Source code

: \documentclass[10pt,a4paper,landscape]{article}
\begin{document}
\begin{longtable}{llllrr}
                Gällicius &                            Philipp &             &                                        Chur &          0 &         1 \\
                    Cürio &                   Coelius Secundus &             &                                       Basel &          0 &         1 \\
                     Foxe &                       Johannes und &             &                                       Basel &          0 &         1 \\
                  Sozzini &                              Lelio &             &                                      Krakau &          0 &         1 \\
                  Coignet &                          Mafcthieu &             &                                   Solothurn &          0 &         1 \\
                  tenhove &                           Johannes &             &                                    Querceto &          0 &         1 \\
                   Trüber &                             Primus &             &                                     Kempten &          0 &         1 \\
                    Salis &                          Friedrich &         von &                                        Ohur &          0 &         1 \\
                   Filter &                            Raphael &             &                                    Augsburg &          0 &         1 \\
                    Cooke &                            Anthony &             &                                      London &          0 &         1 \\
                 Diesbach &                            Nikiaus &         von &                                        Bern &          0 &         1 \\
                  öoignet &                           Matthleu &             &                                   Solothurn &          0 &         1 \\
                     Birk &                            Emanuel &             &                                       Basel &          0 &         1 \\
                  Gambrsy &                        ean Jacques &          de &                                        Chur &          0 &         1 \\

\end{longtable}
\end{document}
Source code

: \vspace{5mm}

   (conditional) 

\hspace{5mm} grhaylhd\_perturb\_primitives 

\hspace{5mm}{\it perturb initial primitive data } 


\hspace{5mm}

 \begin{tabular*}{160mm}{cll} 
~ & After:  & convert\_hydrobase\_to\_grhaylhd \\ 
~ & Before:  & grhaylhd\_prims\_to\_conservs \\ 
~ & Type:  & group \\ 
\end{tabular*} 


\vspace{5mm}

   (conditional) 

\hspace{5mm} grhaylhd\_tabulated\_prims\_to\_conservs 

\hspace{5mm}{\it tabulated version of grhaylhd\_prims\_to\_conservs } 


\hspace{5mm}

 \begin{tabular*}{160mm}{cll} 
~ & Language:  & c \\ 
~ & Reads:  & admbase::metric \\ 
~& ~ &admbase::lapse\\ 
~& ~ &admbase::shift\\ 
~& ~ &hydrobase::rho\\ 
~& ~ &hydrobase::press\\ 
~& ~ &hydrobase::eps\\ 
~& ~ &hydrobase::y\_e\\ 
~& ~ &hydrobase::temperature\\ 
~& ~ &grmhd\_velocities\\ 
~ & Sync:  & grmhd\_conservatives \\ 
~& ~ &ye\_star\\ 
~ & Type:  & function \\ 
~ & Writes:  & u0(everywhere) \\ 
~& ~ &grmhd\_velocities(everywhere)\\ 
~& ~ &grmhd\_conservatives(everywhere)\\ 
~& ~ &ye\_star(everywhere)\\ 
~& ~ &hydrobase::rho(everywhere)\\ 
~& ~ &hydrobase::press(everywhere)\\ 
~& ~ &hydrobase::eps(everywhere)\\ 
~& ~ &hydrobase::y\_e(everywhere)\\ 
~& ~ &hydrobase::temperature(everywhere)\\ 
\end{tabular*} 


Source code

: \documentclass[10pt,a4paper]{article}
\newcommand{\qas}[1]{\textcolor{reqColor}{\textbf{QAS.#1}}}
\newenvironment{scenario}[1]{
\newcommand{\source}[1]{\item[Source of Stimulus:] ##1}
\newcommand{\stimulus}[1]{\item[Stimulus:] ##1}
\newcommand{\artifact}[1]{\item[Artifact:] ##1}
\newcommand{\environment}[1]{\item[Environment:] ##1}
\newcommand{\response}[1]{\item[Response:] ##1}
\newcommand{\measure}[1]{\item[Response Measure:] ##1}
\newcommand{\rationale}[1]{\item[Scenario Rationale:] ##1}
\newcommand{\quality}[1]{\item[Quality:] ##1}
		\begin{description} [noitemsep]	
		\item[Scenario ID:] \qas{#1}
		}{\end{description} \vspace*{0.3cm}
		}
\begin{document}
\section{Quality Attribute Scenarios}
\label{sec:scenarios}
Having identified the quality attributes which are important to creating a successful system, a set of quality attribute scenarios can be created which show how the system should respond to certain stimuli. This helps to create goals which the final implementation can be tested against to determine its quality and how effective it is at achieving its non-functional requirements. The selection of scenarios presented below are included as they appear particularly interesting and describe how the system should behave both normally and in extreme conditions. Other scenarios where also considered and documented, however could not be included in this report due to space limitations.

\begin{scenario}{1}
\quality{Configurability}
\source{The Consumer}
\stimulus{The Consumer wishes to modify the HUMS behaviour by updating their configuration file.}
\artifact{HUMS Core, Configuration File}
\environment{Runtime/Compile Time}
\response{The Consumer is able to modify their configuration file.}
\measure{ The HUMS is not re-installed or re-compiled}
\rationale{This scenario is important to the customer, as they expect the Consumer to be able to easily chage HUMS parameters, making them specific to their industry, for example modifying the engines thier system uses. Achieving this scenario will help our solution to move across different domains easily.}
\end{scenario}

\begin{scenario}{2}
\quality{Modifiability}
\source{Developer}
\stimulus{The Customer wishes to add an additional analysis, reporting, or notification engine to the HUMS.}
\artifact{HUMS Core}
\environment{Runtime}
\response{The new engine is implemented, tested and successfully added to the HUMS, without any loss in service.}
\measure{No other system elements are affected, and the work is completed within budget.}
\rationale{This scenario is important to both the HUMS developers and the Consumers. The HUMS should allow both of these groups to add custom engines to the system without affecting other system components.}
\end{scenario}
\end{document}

◆ **DESCRIPTION OF THE TASK**
Return all the lines shown above, word for word.

◆ **RESPONSE FOR THIS EXERCISE**
Source code

: \documentclass[10pt,a4paper,landscape]{article}
\begin{document}
\begin{longtable}{llllrr}
                Gällicius &                            Philipp &             &                                        Chur &          0 &         1 \\
                    Cürio &                   Coelius Secundus &             &                                       Basel &          0 &         1 \\
                     Foxe &                       Johannes und &             &                                       Basel &          0 &         1 \\
                  Sozzini &                              Lelio &             &                                      Krakau &          0 &         1 \\
                  Coignet &                          Mafcthieu &             &                                   Solothurn &          0 &         1 \\
                  tenhove &                           Johannes &             &                                    Querceto &          0 &         1 \\
                   Trüber &                             Primus &             &                                     Kempten &          0 &         1 \\
                    Salis &                          Friedrich &         von &                                        Ohur &          0 &         1 \\
                   Filter &                            Raphael &             &                                    Augsburg &          0 &         1 \\
                    Cooke &                            Anthony &             &                                      London &          0 &         1 \\
                 Diesbach &                            Nikiaus &         von &                                        Bern &          0 &         1 \\
                  öoignet &                           Matthleu &             &                                   Solothurn &          0 &         1 \\
                     Birk &                            Emanuel &             &                                       Basel &          0 &         1 \\
                  Gambrsy &                        ean Jacques &          de &                                        Chur &          0 &         1 \\

\end{longtable}
\end{document}
Source code

: \vspace{5mm}

   (conditional) 

\hspace{5mm} grhaylhd\_perturb\_primitives 

\hspace{5mm}{\it perturb initial primitive data } 


\hspace{5mm}

 \begin{tabular*}{160mm}{cll} 
~ & After:  & convert\_hydrobase\_to\_grhaylhd \\ 
~ & Before:  & grhaylhd\_prims\_to\_conservs \\ 
~ & Type:  & group \\ 
\end{tabular*} 


\vspace{5mm}

   (conditional) 

\hspace{5mm} grhaylhd\_tabulated\_prims\_to\_conservs 

\hspace{5mm}{\it tabulated version of grhaylhd\_prims\_to\_conservs } 


\hspace{5mm}

 \begin{tabular*}{160mm}{cll} 
~ & Language:  & c \\ 
~ & Reads:  & admbase::metric \\ 
~& ~ &admbase::lapse\\ 
~& ~ &admbase::shift\\ 
~& ~ &hydrobase::rho\\ 
~& ~ &hydrobase::press\\ 
~& ~ &hydrobase::eps\\ 
~& ~ &hydrobase::y\_e\\ 
~& ~ &hydrobase::temperature\\ 
~& ~ &grmhd\_velocities\\ 
~ & Sync:  & grmhd\_conservatives \\ 
~& ~ &ye\_star\\ 
~ & Type:  & function \\ 
~ & Writes:  & u0(everywhere) \\ 
~& ~ &grmhd\_velocities(everywhere)\\ 
~& ~ &grmhd\_conservatives(everywhere)\\ 
~& ~ &ye\_star(everywhere)\\ 
~& ~ &hydrobase::rho(everywhere)\\ 
~& ~ &hydrobase::press(everywhere)\\ 
~& ~ &hydrobase::eps(everywhere)\\ 
~& ~ &hydrobase::y\_e(everywhere)\\ 
~& ~ &hydrobase::temperature(everywhere)\\ 
\end{tabular*} 


Source code

: \documentclass[10pt,a4paper]{article}
\newcommand{\qas}[1]{\textcolor{reqColor}{\textbf{QAS.#1}}}
\newenvironment{scenario}[1]{
\newcommand{\source}[1]{\item[Source of Stimulus:] ##1}
\newcommand{\stimulus}[1]{\item[Stimulus:] ##1}
\newcommand{\artifact}[1]{\item[Artifact:] ##1}
\newcommand{\environment}[1]{\item[Environment:] ##1}
\newcommand{\response}[1]{\item[Response:] ##1}
\newcommand{\measure}[1]{\item[Response Measure:] ##1}
\newcommand{\rationale}[1]{\item[Scenario Rationale:] ##1}
\newcommand{\quality}[1]{\item[Quality:] ##1}
		\begin{description} [noitemsep]	
		\item[Scenario ID:] \qas{#1}
		}{\end{description} \vspace*{0.3cm}
		}
\begin{document}
\section{Quality Attribute Scenarios}
\label{sec:scenarios}
Having identified the quality attributes which are important to creating a successful system, a set of quality attribute scenarios can be created which show how the system should respond to certain stimuli. This helps to create goals which the final implementation can be tested against to determine its quality and how effective it is at achieving its non-functional requirements. The selection of scenarios presented below are included as they appear particularly interesting and describe how the system should behave both normally and in extreme conditions. Other scenarios where also considered and documented, however could not be included in this report due to space limitations.

\begin{scenario}{1}
\quality{Configurability}
\source{The Consumer}
\stimulus{The Consumer wishes to modify the HUMS behaviour by updating their configuration file.}
\artifact{HUMS Core, Configuration File}
\environment{Runtime/Compile Time}
\response{The Consumer is able to modify their configuration file.}
\measure{ The HUMS is not re-installed or re-compiled}
\rationale{This scenario is important to the customer, as they expect the Consumer to be able to easily chage HUMS parameters, making them specific to their industry, for example modifying the engines thier system uses. Achieving this scenario will help our solution to move across different domains easily.}
\end{scenario}

\begin{scenario}{2}
\quality{Modifiability}
\source{Developer}
\stimulus{The Customer wishes to add an additional analysis, reporting, or notification engine to the HUMS.}
\artifact{HUMS Core}
\environment{Runtime}
\response{The new engine is implemented, tested and successfully added to the HUMS, without any loss in service.}
\measure{No other system elements are affected, and the work is completed within budget.}
\rationale{This scenario is important to both the HUMS developers and the Consumers. The HUMS should allow both of these groups to add custom engines to the system without affecting other system components.}
\end{scenario}
\end{document}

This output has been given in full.